* **ABOUT THIS EXERCISE**
Find every line in the data below that contains the string "para" and copy each of those lines.

*** GIVEN ENTRIES ***

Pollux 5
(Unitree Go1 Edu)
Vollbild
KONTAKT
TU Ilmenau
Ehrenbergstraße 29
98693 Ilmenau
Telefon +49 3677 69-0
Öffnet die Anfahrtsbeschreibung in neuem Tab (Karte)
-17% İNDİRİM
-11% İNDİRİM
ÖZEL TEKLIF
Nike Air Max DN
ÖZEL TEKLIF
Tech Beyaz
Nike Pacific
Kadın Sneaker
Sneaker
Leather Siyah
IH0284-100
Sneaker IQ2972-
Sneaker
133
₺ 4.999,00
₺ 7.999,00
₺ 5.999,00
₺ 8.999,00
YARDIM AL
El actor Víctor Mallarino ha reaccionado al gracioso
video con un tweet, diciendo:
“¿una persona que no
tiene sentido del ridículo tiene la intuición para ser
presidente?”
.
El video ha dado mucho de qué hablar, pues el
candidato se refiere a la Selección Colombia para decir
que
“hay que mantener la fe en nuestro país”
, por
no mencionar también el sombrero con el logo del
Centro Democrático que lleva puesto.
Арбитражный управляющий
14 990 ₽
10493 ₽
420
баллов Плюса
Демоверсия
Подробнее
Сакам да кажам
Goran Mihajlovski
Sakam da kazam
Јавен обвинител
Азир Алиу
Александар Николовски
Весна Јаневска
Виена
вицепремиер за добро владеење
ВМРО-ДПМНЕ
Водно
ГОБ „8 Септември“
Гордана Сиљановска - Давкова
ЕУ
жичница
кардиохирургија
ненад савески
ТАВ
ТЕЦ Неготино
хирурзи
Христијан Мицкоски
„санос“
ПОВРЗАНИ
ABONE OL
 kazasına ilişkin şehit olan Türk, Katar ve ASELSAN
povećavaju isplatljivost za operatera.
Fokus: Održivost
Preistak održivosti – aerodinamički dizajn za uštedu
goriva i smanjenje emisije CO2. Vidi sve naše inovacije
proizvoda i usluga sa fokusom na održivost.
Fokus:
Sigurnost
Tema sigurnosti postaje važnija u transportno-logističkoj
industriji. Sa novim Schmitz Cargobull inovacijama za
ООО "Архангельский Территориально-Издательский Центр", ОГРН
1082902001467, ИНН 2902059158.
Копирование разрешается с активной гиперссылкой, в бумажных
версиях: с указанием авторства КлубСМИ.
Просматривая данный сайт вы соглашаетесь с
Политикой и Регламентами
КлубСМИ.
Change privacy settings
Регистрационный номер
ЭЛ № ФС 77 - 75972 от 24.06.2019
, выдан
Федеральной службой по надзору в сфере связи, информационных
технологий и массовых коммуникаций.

*** End of GIVEN ENTRIES ***

* **RESULT OF THIS TASK**
tiene sentido del ridículo tiene la intuición para ser
candidato se refiere a la Selección Colombia para decir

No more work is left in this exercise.